I always rate a reference-style book highly if I find myself stopping to cross-reference, research or make copious notes because I have streams of thought going on too valuable not to write down. If a writer can poke just the right spot to get my creative juices running, that’s brilliant. While I found reading the Sourcebook fascinating, I found equal entertainment in pursuing the thought processes and ideas that led me away, momentarily, from the page.
Final Thoughts
The 50th anniversary has been a big year for Doctor Who, and the series continues to go on from strength to strength, with the great prospects of a new Doctor in 2014. Thankfully, in this third volume, Cubicle 7 has delivered another excellent resource and reference for interested fans, enthusiastic players and budding Gamemasters. The Sourcebook comes filled to bursting with ideas, alternative storylines, new mechanics, and great potential.

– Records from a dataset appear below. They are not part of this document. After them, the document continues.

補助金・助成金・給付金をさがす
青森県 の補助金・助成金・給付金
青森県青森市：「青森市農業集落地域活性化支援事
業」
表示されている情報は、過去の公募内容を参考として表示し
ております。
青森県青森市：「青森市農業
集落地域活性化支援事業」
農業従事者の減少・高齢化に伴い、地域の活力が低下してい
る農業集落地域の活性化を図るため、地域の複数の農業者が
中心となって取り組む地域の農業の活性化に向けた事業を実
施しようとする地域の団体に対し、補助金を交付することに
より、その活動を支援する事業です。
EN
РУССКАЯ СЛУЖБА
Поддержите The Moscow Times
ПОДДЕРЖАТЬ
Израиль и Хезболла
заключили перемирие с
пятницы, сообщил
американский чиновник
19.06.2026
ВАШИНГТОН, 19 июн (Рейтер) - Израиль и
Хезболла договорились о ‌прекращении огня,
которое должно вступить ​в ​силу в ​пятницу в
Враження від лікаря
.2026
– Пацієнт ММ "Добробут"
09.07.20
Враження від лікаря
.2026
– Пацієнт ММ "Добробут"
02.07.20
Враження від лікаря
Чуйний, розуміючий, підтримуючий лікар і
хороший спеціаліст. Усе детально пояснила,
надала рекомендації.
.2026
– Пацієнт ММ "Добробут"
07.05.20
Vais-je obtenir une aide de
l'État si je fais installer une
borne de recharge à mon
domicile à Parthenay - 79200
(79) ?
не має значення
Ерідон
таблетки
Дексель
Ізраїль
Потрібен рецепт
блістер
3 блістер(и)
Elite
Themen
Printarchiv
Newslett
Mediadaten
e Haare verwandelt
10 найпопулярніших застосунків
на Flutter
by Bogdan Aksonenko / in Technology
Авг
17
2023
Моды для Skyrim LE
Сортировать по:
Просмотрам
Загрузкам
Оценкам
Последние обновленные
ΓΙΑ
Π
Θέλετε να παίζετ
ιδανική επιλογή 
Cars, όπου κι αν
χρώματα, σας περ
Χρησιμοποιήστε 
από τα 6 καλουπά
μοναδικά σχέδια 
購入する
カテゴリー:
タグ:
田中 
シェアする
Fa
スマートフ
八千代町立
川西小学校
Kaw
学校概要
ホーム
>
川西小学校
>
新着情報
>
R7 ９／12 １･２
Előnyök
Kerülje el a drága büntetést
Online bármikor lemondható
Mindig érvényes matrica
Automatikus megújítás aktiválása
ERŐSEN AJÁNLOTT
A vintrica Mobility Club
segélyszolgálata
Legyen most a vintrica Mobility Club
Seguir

The Doctor Who Sourcebook series doesn’t simply tread the old ground of series synopses for Who that have been revisited time and time again. In considering each story in the context of the roleplaying game and the prospects for generic reuse and recycling, the Sourcebook offers a great deal more. Not only do you have a pool of instant ideas, seeds and adventure hooks, you also have a fascinating guide to seeing the series in a new light, as a rich vein of creative potential.
If you take the time to see the series in the same critical and thoughtful way these writers have approached it, you too can concoct your own time travel adventures without having to resort to reversing the polarity on the neutron flow. The Whoniverse is your marine bivalve mollusc.